5 reviews in 5 days: Eudora Welty’s The Optimist’s Daughter (#2)

I went on a reading spree a few weeks ago, and read 5 books in 5 days. I’m now posting short reviews of all 5 this week. Up next? The Optimist’s Daughter, by Eudora Welty.

I grabbed this book from the library because it fit my key demand-side reader requirement: That it be short. But Welty packs quite a bit into this slim tale.

To be sure, the theme of a child coming to terms with a parent’s death is well-plowed ground. In The Optimist’s Daughter, the grieving child is Laurel, a widowed artist. Her father, Judge McKelva, was a prominent figure in his small Mississippi town. But Welty, a great chronicler of the South’s people and places, keeps things moving by introducing an almost farcical character: Wanda Fay, Laurel’s step-mother, who is actually younger than Laurel herself. Why this steady, dignified judge elected to marry a young and rather foolish woman late in life is one of the mysteries lurking in this rich tale.

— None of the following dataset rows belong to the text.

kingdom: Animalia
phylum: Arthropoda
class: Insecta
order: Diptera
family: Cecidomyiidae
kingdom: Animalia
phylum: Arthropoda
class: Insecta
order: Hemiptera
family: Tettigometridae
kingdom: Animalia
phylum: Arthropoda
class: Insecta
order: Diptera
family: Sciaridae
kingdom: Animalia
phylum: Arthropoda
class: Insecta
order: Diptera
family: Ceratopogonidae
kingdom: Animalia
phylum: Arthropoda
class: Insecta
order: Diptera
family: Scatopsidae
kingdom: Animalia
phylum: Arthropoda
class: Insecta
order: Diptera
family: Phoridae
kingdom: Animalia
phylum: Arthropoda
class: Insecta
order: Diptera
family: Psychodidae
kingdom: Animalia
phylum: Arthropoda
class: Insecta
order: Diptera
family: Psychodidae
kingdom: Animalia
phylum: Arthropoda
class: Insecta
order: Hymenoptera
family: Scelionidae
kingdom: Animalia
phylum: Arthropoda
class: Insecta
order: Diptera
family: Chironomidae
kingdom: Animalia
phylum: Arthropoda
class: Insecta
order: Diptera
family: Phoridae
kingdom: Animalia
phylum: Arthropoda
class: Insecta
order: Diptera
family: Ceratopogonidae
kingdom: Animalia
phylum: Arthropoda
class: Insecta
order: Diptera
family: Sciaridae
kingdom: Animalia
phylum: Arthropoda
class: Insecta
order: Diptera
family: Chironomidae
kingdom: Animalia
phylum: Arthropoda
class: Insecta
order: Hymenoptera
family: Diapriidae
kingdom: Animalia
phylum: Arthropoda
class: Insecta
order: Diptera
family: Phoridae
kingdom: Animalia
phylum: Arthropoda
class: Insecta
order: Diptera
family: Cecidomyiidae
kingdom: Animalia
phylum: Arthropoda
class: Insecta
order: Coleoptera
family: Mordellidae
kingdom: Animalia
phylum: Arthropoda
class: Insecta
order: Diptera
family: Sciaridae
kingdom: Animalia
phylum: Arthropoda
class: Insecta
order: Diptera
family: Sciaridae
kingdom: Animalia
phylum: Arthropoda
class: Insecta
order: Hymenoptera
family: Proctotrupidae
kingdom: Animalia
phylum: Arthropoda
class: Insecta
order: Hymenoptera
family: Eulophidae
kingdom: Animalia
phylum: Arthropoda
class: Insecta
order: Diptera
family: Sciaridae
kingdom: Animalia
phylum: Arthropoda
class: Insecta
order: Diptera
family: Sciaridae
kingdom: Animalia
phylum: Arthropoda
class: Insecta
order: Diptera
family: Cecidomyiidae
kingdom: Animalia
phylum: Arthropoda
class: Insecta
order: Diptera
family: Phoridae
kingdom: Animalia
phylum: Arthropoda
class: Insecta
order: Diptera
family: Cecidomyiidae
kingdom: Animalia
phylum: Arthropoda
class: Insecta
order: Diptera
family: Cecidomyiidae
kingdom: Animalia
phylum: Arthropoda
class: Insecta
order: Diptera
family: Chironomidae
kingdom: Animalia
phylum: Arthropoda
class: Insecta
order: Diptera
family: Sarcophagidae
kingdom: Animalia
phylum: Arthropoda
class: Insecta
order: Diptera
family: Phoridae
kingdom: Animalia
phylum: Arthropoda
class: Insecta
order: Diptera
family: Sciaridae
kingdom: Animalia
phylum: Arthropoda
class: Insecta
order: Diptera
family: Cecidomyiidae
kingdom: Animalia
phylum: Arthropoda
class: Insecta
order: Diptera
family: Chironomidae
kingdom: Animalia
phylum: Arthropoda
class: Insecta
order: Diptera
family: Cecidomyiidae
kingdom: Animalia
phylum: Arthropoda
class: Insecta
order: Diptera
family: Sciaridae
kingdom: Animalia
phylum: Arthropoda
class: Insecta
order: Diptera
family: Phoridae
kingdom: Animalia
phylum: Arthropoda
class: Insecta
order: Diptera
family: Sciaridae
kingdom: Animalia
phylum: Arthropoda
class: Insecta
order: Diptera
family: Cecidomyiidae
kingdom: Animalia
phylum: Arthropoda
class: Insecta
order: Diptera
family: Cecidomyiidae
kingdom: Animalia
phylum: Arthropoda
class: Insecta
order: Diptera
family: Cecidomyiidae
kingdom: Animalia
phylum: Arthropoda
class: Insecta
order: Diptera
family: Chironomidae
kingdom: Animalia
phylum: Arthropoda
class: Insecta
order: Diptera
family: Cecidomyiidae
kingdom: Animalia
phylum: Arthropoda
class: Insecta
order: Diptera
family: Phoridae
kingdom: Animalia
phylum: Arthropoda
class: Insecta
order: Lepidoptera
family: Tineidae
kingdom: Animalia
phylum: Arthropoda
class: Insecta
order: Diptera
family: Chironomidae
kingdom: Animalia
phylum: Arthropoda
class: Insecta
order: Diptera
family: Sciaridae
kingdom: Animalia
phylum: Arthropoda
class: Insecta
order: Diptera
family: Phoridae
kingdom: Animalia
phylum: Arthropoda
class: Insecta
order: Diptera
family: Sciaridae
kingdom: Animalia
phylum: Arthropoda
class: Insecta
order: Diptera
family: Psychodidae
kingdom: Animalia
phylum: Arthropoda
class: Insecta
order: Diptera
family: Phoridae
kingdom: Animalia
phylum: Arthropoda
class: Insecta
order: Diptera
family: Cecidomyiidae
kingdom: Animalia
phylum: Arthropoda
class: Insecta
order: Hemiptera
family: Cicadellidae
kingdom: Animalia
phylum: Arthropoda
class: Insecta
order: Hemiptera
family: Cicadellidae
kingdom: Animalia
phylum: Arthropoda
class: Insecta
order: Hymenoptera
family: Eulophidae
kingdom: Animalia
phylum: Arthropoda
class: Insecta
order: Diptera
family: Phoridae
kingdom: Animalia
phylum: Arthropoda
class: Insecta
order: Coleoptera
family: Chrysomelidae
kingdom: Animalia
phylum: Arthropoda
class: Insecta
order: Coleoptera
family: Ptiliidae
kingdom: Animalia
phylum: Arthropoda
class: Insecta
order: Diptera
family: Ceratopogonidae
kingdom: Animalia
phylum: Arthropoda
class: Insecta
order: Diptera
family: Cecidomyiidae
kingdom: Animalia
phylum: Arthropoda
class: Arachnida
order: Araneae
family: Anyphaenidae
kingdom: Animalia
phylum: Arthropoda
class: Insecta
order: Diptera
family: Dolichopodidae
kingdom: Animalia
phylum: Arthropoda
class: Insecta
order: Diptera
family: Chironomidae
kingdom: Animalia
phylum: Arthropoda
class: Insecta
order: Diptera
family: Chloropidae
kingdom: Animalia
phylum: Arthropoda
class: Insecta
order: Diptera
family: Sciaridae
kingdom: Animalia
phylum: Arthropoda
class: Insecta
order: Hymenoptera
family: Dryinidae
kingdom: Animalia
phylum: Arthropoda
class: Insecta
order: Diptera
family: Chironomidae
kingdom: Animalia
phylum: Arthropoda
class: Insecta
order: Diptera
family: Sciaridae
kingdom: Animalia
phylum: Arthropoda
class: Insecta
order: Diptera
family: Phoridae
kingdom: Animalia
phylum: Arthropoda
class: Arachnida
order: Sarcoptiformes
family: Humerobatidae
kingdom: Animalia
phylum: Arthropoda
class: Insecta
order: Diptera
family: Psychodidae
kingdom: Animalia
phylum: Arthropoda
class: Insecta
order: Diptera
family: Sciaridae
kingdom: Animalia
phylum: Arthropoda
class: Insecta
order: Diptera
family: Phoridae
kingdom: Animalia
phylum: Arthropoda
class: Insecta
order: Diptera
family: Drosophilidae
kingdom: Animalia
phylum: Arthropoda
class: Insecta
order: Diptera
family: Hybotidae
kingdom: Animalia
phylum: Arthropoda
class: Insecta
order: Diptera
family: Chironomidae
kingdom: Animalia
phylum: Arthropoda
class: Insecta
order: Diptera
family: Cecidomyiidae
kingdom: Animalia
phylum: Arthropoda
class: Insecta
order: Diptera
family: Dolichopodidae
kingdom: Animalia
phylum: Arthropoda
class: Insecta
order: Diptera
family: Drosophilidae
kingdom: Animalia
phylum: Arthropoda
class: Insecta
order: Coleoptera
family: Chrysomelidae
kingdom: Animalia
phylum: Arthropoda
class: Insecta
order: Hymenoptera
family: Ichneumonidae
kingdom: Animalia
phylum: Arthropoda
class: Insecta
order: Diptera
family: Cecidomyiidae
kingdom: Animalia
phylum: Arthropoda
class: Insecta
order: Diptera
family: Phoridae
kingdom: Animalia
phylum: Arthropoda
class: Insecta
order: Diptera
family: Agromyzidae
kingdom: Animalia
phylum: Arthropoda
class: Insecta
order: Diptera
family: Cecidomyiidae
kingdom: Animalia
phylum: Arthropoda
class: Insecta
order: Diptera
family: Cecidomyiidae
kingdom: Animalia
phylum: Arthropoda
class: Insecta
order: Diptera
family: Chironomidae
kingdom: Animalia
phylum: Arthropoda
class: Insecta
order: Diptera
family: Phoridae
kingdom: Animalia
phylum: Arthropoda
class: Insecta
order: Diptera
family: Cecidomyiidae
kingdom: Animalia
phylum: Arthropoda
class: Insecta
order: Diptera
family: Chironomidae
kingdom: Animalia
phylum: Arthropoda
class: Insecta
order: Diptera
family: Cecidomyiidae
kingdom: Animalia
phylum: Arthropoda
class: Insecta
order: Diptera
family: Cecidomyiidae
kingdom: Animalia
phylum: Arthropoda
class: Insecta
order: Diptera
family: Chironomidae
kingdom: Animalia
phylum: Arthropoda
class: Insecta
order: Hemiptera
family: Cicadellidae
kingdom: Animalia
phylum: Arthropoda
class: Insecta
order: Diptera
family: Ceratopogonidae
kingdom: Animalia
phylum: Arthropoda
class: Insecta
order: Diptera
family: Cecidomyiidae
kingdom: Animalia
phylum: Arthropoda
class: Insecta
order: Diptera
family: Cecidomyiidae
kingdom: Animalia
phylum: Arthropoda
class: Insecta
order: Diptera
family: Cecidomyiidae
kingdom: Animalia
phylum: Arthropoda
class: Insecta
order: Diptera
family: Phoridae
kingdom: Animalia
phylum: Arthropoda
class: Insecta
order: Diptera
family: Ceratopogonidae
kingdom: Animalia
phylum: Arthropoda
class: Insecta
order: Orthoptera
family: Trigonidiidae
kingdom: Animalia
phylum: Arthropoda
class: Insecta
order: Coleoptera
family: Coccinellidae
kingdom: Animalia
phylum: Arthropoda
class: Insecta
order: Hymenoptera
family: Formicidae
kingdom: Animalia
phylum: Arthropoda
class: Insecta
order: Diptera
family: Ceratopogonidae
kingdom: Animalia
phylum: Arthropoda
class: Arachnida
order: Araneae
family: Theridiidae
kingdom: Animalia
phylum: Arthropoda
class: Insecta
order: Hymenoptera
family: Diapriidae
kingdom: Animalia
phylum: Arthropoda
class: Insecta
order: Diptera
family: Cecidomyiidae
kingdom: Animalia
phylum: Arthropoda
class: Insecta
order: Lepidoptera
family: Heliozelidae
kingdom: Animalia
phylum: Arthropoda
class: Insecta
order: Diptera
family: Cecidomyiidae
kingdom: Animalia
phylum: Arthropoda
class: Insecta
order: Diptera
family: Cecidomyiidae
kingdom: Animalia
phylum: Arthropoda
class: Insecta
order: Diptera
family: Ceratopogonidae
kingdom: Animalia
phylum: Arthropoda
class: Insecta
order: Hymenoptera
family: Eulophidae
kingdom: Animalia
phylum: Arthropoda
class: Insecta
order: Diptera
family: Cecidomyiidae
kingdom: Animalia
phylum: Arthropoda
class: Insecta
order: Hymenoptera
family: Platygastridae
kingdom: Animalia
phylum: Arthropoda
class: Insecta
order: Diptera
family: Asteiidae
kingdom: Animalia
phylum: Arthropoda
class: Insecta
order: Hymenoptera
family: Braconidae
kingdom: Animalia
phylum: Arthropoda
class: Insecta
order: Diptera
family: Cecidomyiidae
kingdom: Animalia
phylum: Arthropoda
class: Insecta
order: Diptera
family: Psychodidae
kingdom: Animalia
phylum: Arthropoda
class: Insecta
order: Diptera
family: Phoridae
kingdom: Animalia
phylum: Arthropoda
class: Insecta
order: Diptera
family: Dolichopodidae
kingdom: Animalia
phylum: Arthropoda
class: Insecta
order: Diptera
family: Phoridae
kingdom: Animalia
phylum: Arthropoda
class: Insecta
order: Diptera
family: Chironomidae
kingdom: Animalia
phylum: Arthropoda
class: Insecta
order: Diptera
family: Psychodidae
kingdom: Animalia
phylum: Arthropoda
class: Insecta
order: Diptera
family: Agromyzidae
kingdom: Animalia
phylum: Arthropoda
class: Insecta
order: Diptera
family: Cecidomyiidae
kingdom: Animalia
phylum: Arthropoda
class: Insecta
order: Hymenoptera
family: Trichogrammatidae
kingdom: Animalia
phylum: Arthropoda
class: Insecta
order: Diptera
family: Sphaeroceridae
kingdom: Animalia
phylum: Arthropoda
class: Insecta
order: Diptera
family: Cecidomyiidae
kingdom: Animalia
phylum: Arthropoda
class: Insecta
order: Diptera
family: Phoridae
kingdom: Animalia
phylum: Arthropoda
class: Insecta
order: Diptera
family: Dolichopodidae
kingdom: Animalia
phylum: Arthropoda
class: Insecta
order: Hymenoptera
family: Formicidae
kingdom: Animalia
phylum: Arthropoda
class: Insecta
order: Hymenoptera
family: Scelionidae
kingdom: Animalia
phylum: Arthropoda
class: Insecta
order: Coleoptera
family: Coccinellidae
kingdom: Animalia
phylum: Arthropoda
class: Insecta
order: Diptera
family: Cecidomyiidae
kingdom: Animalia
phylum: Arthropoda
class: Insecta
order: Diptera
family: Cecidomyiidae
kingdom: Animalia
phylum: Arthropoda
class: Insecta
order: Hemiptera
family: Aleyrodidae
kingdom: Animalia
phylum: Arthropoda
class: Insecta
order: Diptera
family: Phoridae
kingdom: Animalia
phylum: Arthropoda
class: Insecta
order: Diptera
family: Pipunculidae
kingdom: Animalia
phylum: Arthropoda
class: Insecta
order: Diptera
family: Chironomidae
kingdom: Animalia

There aren’t necessarily great answers, but as Laurel journeys to her home town and goes through her father’s things, she finds herself finally confronting the memory of her own soldier husband’s death, something she has mostly managed to bury up until then. He died so young that their love was “sealed away into its perfection and had remained there.” She has to ask what their lives would have looked like, and how their love might have changed, if they’d had to watch each other die, slowly, in the way her father had lost his first wife.  

Welty’s prose starts on the light side. But as the plot circles in on memories, again and again, she draws you in deeper, becoming terser, more vivid. In the climactic scene, Laurel has a vision of her late husband: “Now, by her own hands, the past had been raised up, and he looked at her, Phil himself — here waiting, all the time, Lazarus. He looked at her out of eyes wild with the craving for his unlived life, with mouth open like a funnel’s.” Their love might have changed as they’d lived through illness and senility, but still, she pictures Phil screaming — as “his voice rose with the wind in the night and went around the house and around the house” — I wanted it!

Welty wrote The Optimist’s Daughter in her 60s. It reflects the mastery that decades of honing one’s craft can produce, packed into a small number of words. Highly recommended — if not exactly airplane fare. It’s more for reading during a block of time you’ll have by yourself. Bonus points if that’s on a back porch on a Mississippi night.

2 thoughts on “5 reviews in 5 days: Eudora Welty’s The Optimist’s Daughter (#2)

  1. I suppose a screened “piazza” in Charleston, SC will have to do. It’s a stretch, I know. Big Mama used grand words like veranda and piazza in place of the word porch. Porch would just be to common for her. It’s little details like that that people who love the lighter side of the south use to accent the charms of our southerness. Ah, but Miss Eudora! She saw behind the charm and excelled in voicing that fascinating, twisted, dark side of us. Thanks for the walk down memory lane. Add this to the re-read lists.

    1. @Elizabeth – oh yes, a veranda. It does sound so much more grand. I have One Writer’s Beginnings on my shelf, and I should go back and re-read that too.